Add typing.SupportsIndex to int/float/complex type hints#5891
rwgk merged 6 commits intopybind:masterfrom
rwgk:add_missing_SupportsIndex

Conversation

@rwgk
Copy link
Collaborator

@rwgk rwgk commented Nov 10, 2025

Description

Production code changes isolated from #5879

Quoting from there:

This corrects a mistake where these types were supported but the type hint was not updated to reflect that SupportsIndex objects are accepted.

Isolated out mainly to have the corresponding sprawling changes to the unit tests separately, to minimize the chances that we're overlooking something important in the more critical PR #5879.

Note: In contrast to #5879, the noconvert conversion behavior is unchanged. Only the complex-caster convert behavior is changed (bug fix), and the type hints.

Note: Most of the legwork here was done by Cursor.

@gentlegiantJGC @InvincibleRMC for visibility

Suggested changelog entry:

  • Correct a mistake where support for __index__ was added, but the type hints were not updated to reflect that SupportsIndex objects are accepted. Also fix a long-standing bug: the complex-caster was not accepting __index__ in convert mode.

rwgk added 3 commits November 10, 2025 12:23
This corrects a mistake where these types were supported but the type
hint was not updated to reflect that SupportsIndex objects are accepted.

To track the resulting test failures:

The output of

"$(cat PYROOT)"/bin/python3 $HOME/clone/pybind11_scons/run_tests.py $HOME/forked/pybind11 -v

is in

~/logs/pybind11_pr5879_scons_run_tests_v_log_2025-11-10+122217.txt
@henryiii
Copy link
Collaborator

henryiii commented Nov 10, 2025

Only int SupportsIndex. float and complex do not? SupportsIndex means a type can be losslessly converted to an integer for indexing, that is something[x] is supported for x. They should not have an __index__. Only int and types like int should.

Copy link
Contributor

@InvincibleRMC InvincibleRMC left a comment

Choose a reason for hiding this comment

The reason will be displayed to describe this comment to others. Learn more.

You're missing the tests I believe which show this is already happening at run time.

@rwgk
Copy link
Collaborator Author

rwgk commented Nov 10, 2025

Only int SupportsIndex. float and complex do not? SupportsIndex means a type can be losslessly converted to an integer for indexing, that is something[x] is supported for x. They should not have an __index__. Only int and types like int should.

I'm not completely clear about that (yet) myself.

The goal of this PR

  • is not to reach a final desired state,
  • but to correct a particular mistake in isolation, to make other changes to the tests easier to review.

Currently I'm thinking PR #5879 is good as-is, but

  • I don't want to make such a big leap,
  • and I think we should release pybind11 v3.0.2 without the (other) production code changes in PR 5879,
  • but right after the release merge the rest of PR 5879.

@InvincibleRMC
Copy link
Contributor

Only int SupportsIndex. float and complex do not? SupportsIndex means a type can be losslessly converted to an integer for indexing, that is something[x] is supported for x. They should not have an __index__. Only int and types like int should.
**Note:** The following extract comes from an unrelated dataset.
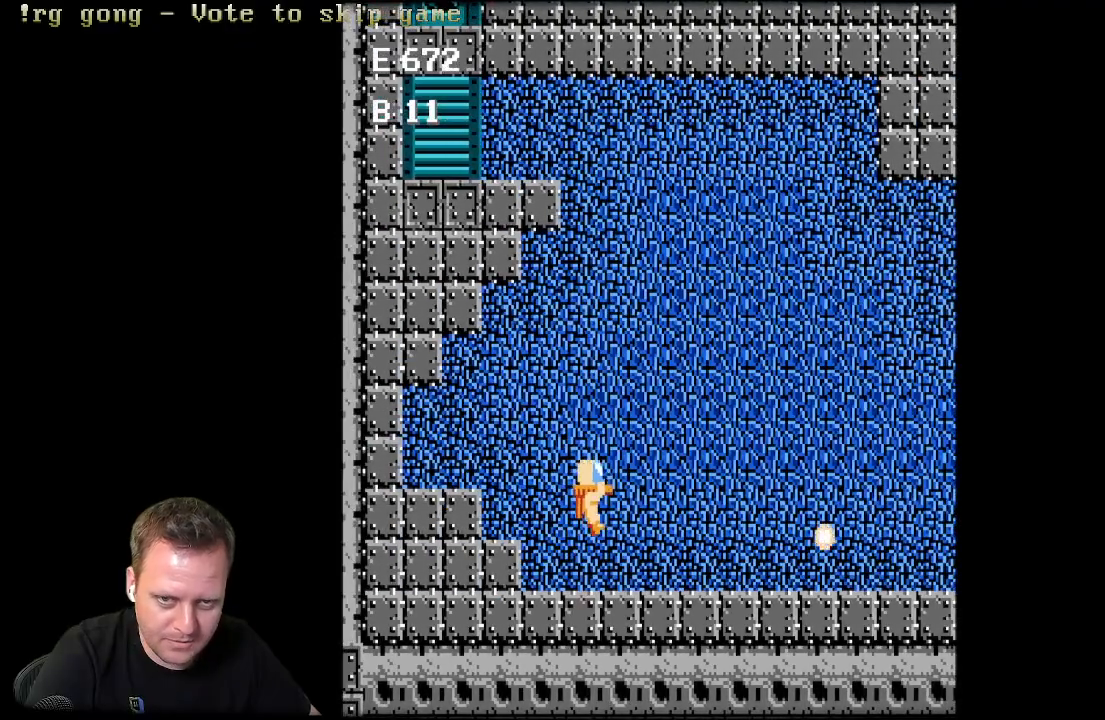
{"buttons": ["DPAD_RIGHT"], "left_stick": "center", "right_stick": "center", "events": [[33, "DPAD_RIGHT", "up"], [433, "DPAD_RIGHT", "down"]]}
If you look at the bottom of float and complex they fallback on index. https://docs.python.org/3.13/library/functions.html#float

@henryiii
Copy link
Collaborator

Ahh, this is for input only?

@rwgk
Copy link
Collaborator Author

rwgk commented Nov 10, 2025

Ahh, this is for input only?

I want to actually merge this PR, then merge master into PR 5879. Hopefully that'll clear up a lot of the unit test diffs there.

@rwgk rwgk marked this pull request as ready for review November 10, 2025 22:03
@rwgk
Copy link
Collaborator Author

rwgk commented Nov 10, 2025

oops, I clicked ready for review button too fast, I'm seeing the request for change only now

@rwgk
Copy link
Collaborator Author

rwgk commented Nov 10, 2025

@InvincibleRMC wrote:

You're missing the tests I believe which show this is already happening at run time.

Could you please help me with concrete pointers?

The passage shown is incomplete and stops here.